With this range of original equipment manufacturers (OEMs) and technology providers, a lack of standardisation may complicate the adoption of BEVs at mine sites. 

“The challenge mining companies are facing is they do not want to lock in with a single OEM truck, but different OEMs have different electrical specifications. For example, some of the trucks work on 1,800 volts (v) DC [direct current] while some work on 2,600v DC,” says Dittakavi. 

“How would a customer install an infrastructure that could run both of these trucks with different voltage levels?” he asks.  

Dittakavi believes that collaboration across industry – among OEMs, miners, technology providers, industry regulatory bodies, mechanical retrofitters and others – is key to achieving interoperability standards and, eventually, electrification and energy transition goals. This sentiment is echoed in ABB’s Mining’s Moment report, in which 71% of mining companies agreed that successful partnerships are key to gaining momentum in the energy transition. 

Through various collaborations, ABB has been working to develop technology-agnostic solutions based on “open standards and open communication protocols”, Dittakavi notes. In August 2024, the company signed a strategic agreement with Komatsu to co-develop electrification and decarbonisation solutions for the mining industry. It also has a memorandum of understanding with Epiroc to advance collaboration on underground trolley solutions for the mining industry and an agreement with Sumitomo Corporation to develop strategies for decarbonising mining equipment. 

The outlook for BEVs in mining 

The penetration of BEVs in the mining industry is growing, with Epiroc reporting that total utilisation more than doubled during 2024. This reflects the start of a shift from trial operation to full-scale production use, but it is likely to take until the end of this decade before there is widespread deployment.  

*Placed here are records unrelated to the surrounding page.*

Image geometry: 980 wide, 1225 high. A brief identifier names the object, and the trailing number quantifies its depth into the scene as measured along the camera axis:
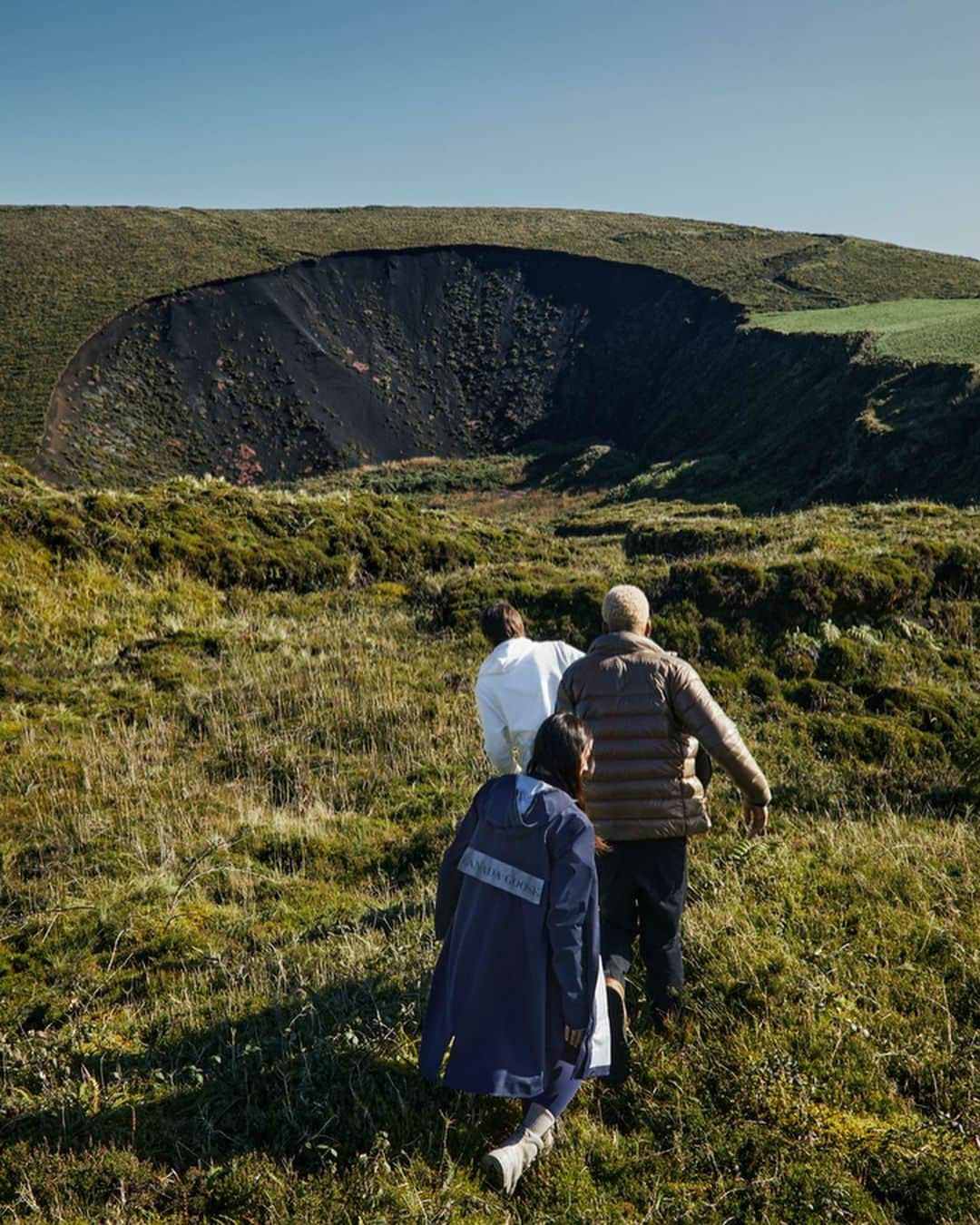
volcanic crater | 35.56
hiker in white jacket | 5.09
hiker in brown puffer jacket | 4.10
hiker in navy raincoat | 3.37
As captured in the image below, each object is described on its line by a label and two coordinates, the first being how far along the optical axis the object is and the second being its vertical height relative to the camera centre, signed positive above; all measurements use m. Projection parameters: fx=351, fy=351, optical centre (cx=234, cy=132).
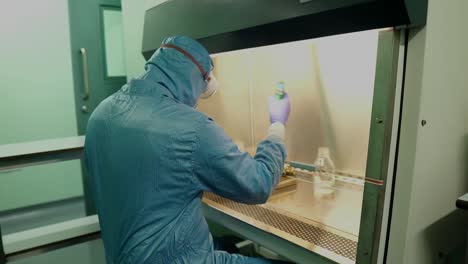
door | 2.64 +0.15
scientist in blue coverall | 0.93 -0.25
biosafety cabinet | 0.82 -0.11
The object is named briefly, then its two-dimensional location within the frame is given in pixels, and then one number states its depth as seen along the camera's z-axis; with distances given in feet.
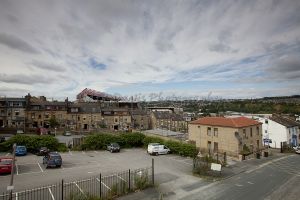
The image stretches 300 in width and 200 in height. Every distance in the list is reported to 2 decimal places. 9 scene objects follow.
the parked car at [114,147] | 132.87
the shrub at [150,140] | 137.98
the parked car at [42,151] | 119.37
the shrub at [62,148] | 131.44
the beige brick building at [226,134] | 125.39
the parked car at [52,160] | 92.56
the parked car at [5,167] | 81.94
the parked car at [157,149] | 125.70
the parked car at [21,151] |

As of March 2025, GlobaData was tracking 271 trolley-assist trucks operating on surface mines and 387 battery-powered surface trucks across the globe. There were a further 293 electric loaders and 89 electric trucks operating in underground mines.  

“Miners are showing increasing signs of adopting EVs driven by environmental goals, improved operational efficiency and long-term cost savings,” says Phillips.  

“However, the level of investment needed to develop complete electric ecosystems within mines makes full fleet electrification unfeasible in the near term, with commercial viability expected between 2035 and 2040.”  

Other challenges, such as battery limitations for heavy-duty vehicles, increased power demands, the lack of utility-scale fast-charging infrastructure and regulatory uncertainties, remain significant obstacles.  

Nevertheless, Philipps suggests: “With the development of comprehensive regulatory frameworks, enhanced policy incentives, increased investments in infrastructure and continuous technological innovation, the transition to full-fleet electrification can be accelerated.”